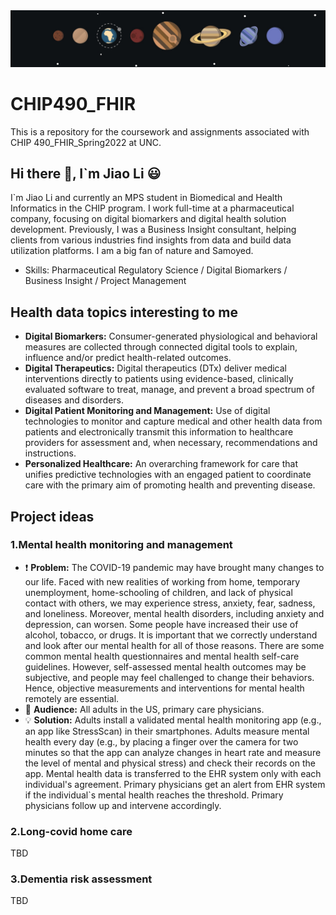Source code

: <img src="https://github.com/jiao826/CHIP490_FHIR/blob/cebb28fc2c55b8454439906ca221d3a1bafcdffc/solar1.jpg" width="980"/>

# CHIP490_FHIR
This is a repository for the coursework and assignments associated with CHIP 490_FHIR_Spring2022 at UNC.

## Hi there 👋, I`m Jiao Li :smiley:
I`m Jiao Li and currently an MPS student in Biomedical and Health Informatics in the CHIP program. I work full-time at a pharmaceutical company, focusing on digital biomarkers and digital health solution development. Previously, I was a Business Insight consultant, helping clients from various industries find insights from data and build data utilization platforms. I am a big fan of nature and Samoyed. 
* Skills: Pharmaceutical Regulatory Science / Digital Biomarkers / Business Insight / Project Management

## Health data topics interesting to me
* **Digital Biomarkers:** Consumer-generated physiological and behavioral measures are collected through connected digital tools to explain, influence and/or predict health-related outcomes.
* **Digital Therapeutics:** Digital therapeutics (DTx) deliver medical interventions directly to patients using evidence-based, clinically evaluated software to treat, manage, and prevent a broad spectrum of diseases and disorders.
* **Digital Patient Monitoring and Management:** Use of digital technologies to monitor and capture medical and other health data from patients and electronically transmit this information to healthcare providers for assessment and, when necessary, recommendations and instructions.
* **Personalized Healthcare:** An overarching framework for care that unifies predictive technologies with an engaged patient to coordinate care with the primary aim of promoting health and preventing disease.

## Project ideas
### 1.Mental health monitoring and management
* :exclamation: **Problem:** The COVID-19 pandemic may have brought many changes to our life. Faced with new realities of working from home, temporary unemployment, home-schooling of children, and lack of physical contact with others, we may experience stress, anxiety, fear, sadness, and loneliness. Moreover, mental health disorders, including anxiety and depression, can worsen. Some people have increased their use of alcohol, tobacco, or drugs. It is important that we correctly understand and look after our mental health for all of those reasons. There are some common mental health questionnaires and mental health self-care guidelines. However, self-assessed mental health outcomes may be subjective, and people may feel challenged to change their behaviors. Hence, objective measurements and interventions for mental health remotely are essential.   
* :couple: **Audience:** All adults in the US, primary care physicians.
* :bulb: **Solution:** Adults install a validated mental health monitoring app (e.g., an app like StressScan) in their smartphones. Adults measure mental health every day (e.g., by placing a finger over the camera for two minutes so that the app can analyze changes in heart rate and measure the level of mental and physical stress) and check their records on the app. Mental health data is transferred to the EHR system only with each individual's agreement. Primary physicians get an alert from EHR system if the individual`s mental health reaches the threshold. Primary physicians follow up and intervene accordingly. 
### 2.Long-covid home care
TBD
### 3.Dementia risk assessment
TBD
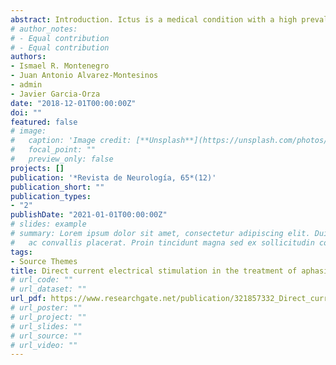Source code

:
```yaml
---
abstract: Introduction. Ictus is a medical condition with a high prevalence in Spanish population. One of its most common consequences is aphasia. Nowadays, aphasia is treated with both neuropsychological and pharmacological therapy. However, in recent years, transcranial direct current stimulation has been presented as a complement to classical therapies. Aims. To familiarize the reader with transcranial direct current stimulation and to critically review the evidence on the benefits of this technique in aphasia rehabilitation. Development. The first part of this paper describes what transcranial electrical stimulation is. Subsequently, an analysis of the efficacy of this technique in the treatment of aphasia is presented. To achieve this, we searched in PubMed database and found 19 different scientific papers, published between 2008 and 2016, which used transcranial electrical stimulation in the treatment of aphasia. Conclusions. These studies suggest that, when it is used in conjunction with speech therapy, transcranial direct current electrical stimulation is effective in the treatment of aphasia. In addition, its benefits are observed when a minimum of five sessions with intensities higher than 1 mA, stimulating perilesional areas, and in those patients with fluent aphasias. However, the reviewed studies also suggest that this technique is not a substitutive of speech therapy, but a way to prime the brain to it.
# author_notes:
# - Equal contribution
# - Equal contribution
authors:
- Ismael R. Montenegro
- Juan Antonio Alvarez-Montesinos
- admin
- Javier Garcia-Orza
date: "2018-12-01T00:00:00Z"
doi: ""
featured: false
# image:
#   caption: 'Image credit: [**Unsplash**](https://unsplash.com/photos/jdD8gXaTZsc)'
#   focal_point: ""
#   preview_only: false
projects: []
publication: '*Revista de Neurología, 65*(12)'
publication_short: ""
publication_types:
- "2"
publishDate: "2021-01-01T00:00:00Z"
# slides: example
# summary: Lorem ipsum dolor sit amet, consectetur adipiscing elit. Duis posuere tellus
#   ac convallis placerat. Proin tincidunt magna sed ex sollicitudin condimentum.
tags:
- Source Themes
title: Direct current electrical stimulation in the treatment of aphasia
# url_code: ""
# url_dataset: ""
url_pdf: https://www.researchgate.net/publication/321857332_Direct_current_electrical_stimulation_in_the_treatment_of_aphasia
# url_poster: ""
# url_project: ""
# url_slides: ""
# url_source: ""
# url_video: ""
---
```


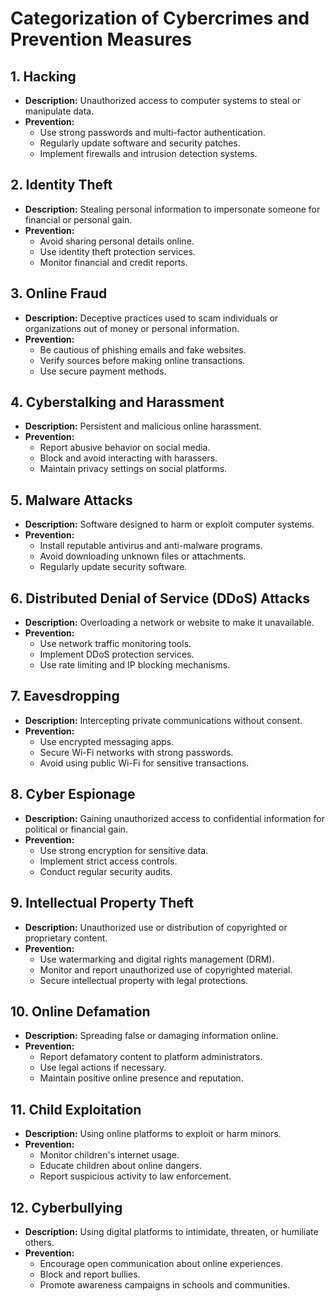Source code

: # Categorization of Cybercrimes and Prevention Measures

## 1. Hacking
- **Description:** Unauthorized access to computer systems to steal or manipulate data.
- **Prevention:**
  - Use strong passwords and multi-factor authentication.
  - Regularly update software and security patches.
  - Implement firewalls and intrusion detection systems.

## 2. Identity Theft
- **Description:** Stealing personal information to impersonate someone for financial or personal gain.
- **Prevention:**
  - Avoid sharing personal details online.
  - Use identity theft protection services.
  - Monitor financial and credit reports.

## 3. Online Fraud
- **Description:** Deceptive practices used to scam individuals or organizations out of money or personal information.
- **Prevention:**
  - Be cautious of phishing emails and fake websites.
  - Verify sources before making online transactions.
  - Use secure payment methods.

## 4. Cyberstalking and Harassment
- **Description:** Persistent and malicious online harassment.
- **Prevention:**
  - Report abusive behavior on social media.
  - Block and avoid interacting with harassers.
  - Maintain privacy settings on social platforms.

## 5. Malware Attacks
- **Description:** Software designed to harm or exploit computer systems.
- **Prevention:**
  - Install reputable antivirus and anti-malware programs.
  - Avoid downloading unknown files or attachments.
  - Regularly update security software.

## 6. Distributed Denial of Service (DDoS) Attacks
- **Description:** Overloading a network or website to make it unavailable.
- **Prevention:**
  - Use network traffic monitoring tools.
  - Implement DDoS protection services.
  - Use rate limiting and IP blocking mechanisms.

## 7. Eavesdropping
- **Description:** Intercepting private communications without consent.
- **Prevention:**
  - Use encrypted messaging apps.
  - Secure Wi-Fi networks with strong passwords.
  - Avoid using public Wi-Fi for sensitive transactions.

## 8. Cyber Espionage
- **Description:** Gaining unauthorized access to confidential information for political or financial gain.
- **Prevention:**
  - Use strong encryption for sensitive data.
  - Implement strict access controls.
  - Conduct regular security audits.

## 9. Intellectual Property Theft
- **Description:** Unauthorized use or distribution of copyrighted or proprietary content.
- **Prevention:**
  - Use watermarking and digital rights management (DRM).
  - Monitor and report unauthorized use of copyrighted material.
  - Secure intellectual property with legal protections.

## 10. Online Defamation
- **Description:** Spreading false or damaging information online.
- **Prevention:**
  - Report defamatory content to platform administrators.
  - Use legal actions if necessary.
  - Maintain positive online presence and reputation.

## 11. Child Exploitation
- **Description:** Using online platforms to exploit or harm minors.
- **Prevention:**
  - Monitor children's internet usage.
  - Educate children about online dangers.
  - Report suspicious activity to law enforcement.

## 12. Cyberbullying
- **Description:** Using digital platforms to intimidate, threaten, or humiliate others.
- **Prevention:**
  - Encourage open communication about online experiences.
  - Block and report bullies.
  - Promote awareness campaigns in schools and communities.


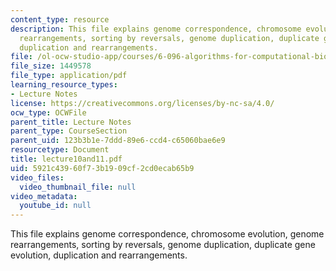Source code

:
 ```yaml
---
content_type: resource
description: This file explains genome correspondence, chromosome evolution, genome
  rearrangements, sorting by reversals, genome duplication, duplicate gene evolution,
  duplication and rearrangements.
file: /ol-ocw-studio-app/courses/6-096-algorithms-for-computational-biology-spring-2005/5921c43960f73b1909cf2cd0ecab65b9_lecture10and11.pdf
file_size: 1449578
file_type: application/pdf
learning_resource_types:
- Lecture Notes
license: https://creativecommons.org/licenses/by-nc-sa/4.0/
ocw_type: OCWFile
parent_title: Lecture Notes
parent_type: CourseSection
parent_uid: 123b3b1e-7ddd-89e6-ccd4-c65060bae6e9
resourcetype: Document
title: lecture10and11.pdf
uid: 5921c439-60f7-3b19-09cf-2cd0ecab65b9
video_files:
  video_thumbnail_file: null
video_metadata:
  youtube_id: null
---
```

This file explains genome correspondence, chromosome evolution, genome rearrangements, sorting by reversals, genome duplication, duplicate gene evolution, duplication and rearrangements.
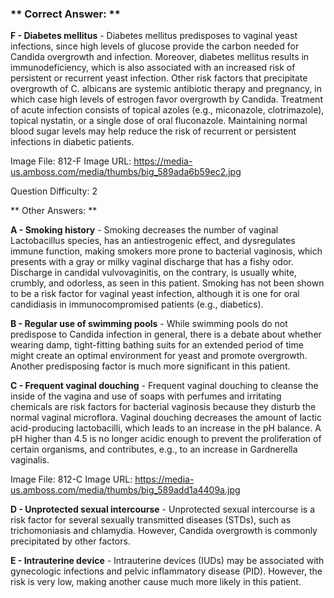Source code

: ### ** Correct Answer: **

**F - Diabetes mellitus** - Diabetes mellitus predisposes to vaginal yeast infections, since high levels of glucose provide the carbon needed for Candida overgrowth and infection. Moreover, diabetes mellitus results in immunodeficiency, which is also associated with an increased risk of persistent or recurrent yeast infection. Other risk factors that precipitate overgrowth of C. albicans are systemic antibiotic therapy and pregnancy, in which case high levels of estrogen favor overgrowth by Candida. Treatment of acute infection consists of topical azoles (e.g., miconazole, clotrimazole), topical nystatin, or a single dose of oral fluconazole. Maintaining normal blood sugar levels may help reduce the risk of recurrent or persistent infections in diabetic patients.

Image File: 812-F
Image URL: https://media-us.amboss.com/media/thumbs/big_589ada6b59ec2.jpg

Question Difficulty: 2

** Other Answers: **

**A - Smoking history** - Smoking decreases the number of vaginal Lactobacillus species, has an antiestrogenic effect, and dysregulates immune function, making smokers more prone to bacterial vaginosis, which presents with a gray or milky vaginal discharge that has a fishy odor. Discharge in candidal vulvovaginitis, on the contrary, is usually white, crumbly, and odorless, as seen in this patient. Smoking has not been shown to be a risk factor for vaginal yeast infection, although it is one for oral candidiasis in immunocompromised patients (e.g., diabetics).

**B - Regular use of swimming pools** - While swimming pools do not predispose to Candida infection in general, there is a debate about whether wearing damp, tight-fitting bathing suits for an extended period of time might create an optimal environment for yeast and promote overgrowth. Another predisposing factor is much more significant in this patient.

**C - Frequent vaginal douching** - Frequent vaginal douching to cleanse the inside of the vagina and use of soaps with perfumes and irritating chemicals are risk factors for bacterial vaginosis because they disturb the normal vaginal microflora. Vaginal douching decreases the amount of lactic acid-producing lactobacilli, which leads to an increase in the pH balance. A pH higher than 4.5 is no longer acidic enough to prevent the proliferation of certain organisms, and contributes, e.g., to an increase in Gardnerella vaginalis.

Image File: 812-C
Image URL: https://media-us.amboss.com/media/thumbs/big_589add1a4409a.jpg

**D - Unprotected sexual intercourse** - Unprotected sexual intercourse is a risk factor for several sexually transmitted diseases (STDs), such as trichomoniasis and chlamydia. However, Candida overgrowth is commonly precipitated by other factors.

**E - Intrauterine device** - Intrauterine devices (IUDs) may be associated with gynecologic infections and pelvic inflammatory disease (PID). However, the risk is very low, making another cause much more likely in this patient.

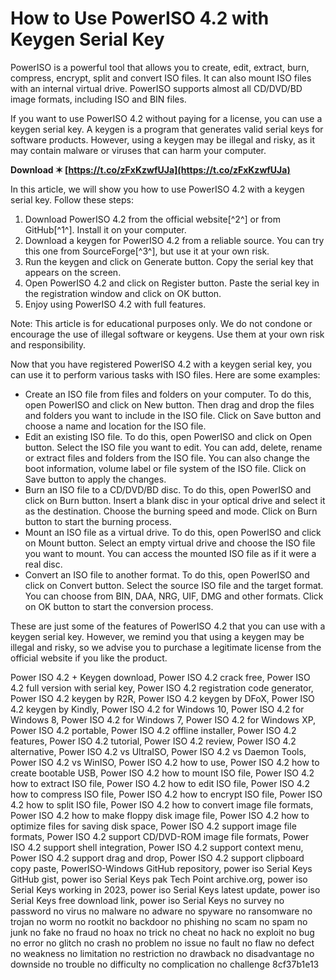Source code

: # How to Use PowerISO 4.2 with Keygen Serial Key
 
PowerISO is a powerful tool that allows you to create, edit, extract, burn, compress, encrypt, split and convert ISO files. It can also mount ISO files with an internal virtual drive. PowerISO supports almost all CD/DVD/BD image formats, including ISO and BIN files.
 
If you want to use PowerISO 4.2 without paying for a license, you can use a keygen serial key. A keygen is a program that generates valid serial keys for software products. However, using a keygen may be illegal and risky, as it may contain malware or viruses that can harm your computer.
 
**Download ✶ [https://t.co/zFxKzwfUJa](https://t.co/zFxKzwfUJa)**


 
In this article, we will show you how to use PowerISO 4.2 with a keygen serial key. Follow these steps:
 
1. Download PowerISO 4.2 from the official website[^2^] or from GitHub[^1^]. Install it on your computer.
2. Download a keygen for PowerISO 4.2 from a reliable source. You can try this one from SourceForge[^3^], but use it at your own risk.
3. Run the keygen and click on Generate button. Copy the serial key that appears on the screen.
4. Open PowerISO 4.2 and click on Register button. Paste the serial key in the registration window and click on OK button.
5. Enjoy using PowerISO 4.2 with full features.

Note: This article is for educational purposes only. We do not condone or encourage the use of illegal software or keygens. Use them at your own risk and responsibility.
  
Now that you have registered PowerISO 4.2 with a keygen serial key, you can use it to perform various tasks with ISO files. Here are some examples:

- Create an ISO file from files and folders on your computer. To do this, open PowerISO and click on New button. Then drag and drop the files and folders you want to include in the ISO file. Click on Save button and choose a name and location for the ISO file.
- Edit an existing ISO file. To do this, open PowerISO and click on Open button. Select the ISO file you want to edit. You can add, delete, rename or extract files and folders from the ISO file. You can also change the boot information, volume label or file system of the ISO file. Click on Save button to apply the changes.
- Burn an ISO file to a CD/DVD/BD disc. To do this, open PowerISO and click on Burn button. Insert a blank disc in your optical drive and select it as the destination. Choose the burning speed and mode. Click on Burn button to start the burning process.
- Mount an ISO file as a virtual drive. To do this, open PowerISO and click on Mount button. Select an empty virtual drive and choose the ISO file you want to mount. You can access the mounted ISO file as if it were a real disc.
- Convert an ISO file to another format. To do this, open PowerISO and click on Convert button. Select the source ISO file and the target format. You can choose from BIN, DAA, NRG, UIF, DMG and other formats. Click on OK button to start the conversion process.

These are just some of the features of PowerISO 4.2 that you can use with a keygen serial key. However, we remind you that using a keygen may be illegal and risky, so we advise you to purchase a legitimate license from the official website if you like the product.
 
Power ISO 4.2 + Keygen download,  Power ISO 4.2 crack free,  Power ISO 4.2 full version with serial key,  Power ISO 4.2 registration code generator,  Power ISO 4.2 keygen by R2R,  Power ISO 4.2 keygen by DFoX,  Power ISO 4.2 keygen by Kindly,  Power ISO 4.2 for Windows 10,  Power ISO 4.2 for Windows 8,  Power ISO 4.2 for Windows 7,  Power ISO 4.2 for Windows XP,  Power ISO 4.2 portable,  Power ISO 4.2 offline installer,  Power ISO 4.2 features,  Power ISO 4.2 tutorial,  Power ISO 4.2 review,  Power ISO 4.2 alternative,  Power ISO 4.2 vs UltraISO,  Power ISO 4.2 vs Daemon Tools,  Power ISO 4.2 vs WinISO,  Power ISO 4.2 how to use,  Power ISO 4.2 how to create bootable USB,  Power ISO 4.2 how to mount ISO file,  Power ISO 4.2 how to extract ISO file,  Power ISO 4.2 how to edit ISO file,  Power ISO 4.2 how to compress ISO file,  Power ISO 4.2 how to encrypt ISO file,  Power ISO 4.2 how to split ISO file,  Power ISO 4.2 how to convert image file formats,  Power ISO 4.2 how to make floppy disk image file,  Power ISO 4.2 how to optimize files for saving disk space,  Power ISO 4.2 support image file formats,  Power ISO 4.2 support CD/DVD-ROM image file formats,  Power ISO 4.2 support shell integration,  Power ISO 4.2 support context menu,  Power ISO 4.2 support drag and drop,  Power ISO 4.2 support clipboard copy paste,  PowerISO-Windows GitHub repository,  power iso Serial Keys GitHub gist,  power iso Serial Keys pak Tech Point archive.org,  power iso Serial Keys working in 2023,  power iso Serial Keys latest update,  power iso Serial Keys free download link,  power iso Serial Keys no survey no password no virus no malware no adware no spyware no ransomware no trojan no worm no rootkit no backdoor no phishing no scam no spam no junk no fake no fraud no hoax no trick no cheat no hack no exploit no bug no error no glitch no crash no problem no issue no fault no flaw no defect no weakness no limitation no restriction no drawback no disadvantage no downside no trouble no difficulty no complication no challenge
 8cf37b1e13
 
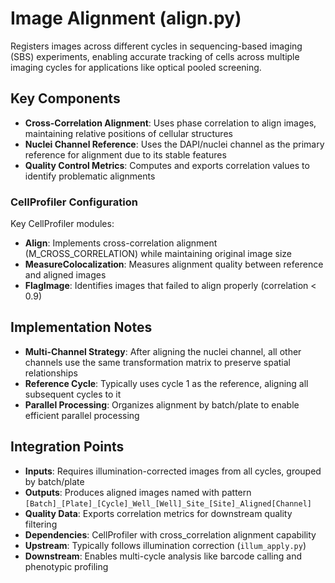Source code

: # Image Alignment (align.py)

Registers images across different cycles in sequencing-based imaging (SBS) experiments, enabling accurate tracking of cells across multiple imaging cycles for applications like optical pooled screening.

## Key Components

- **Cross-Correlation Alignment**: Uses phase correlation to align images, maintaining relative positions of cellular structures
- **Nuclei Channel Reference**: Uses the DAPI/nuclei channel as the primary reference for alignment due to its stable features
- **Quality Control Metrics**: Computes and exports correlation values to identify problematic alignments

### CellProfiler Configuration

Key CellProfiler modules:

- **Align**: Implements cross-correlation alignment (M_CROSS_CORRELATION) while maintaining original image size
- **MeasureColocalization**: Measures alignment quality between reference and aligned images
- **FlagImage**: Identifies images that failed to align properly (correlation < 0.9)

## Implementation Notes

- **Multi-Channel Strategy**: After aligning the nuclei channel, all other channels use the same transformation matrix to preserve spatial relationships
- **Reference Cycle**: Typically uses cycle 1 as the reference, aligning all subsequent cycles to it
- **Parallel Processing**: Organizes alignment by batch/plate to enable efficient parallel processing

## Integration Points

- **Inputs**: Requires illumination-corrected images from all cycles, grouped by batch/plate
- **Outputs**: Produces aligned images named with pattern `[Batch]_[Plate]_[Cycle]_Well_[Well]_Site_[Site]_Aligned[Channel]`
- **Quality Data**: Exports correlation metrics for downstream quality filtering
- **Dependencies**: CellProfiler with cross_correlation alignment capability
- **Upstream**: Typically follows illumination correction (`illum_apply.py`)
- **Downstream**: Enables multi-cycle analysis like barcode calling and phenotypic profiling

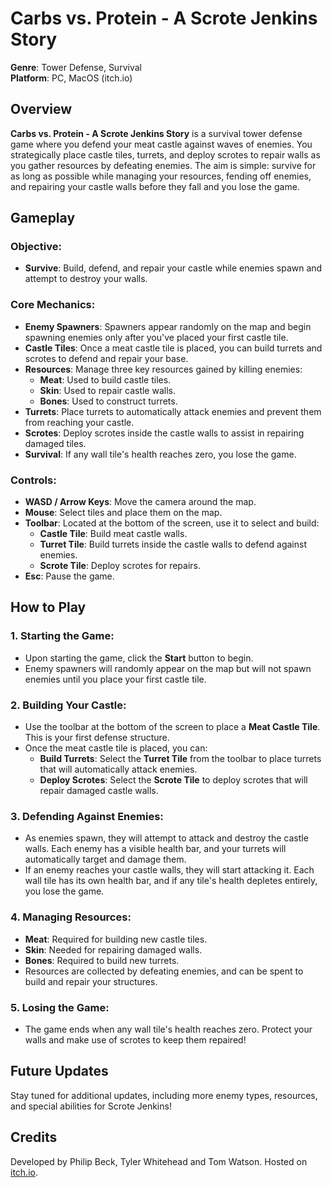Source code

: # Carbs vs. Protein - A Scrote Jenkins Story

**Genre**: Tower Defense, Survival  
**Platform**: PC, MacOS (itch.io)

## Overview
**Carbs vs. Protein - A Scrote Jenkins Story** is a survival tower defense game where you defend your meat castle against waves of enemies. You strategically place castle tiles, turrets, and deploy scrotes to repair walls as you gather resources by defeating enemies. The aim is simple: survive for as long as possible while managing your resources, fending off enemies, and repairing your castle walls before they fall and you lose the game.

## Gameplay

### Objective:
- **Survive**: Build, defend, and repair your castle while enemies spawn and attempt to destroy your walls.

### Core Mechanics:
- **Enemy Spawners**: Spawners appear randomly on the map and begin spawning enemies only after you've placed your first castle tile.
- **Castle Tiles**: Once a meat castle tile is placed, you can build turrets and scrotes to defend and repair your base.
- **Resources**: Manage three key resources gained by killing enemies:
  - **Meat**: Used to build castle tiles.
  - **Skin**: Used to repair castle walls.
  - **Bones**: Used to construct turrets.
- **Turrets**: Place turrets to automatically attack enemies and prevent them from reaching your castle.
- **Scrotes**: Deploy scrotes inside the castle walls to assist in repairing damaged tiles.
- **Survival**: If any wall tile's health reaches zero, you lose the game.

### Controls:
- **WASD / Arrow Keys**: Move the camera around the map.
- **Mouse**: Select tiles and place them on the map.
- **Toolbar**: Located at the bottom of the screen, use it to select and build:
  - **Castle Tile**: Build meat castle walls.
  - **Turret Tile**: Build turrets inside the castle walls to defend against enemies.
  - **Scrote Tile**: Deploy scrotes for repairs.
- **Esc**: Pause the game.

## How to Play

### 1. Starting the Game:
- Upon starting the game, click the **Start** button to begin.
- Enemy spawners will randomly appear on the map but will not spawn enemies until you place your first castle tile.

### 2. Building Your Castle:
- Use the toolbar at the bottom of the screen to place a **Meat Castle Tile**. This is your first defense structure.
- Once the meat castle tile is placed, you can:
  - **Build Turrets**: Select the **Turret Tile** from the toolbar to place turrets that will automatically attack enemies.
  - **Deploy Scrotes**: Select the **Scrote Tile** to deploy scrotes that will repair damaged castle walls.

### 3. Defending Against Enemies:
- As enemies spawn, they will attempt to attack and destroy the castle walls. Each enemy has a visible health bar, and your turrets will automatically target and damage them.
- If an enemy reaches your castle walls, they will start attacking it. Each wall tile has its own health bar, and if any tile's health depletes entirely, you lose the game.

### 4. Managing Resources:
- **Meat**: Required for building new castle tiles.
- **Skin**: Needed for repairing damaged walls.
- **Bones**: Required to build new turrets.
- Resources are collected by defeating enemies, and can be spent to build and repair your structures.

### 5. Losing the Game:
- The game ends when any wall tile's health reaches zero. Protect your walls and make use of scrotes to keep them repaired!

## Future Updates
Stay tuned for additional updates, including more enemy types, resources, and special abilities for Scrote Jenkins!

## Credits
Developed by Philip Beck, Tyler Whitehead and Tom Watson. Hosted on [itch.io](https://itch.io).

- Directions -
Look through the material above and print exactly the lines from the one containing "- **Turrets**: Place" to the one containing "Stay tuned for", both included, and nothing more.

- Expected answer -
- **Turrets**: Place turrets to automatically attack enemies and prevent them from reaching your castle.
- **Scrotes**: Deploy scrotes inside the castle walls to assist in repairing damaged tiles.
- **Survival**: If any wall tile's health reaches zero, you lose the game.

### Controls:
- **WASD / Arrow Keys**: Move the camera around the map.
- **Mouse**: Select tiles and place them on the map.
- **Toolbar**: Located at the bottom of the screen, use it to select and build:
  - **Castle Tile**: Build meat castle walls.
  - **Turret Tile**: Build turrets inside the castle walls to defend against enemies.
  - **Scrote Tile**: Deploy scrotes for repairs.
- **Esc**: Pause the game.

## How to Play

### 1. Starting the Game:
- Upon starting the game, click the **Start** button to begin.
- Enemy spawners will randomly appear on the map but will not spawn enemies until you place your first castle tile.

### 2. Building Your Castle:
- Use the toolbar at the bottom of the screen to place a **Meat Castle Tile**. This is your first defense structure.
- Once the meat castle tile is placed, you can:
  - **Build Turrets**: Select the **Turret Tile** from the toolbar to place turrets that will automatically attack enemies.
  - **Deploy Scrotes**: Select the **Scrote Tile** to deploy scrotes that will repair damaged castle walls.

### 3. Defending Against Enemies:
- As enemies spawn, they will attempt to attack and destroy the castle walls. Each enemy has a visible health bar, and your turrets will automatically target and damage them.
- If an enemy reaches your castle walls, they will start attacking it. Each wall tile has its own health bar, and if any tile's health depletes entirely, you lose the game.

### 4. Managing Resources:
- **Meat**: Required for building new castle tiles.
- **Skin**: Needed for repairing damaged walls.
- **Bones**: Required to build new turrets.
- Resources are collected by defeating enemies, and can be spent to build and repair your structures.

### 5. Losing the Game:
- The game ends when any wall tile's health reaches zero. Protect your walls and make use of scrotes to keep them repaired!

## Future Updates
Stay tuned for additional updates, including more enemy types, resources, and special abilities for Scrote Jenkins!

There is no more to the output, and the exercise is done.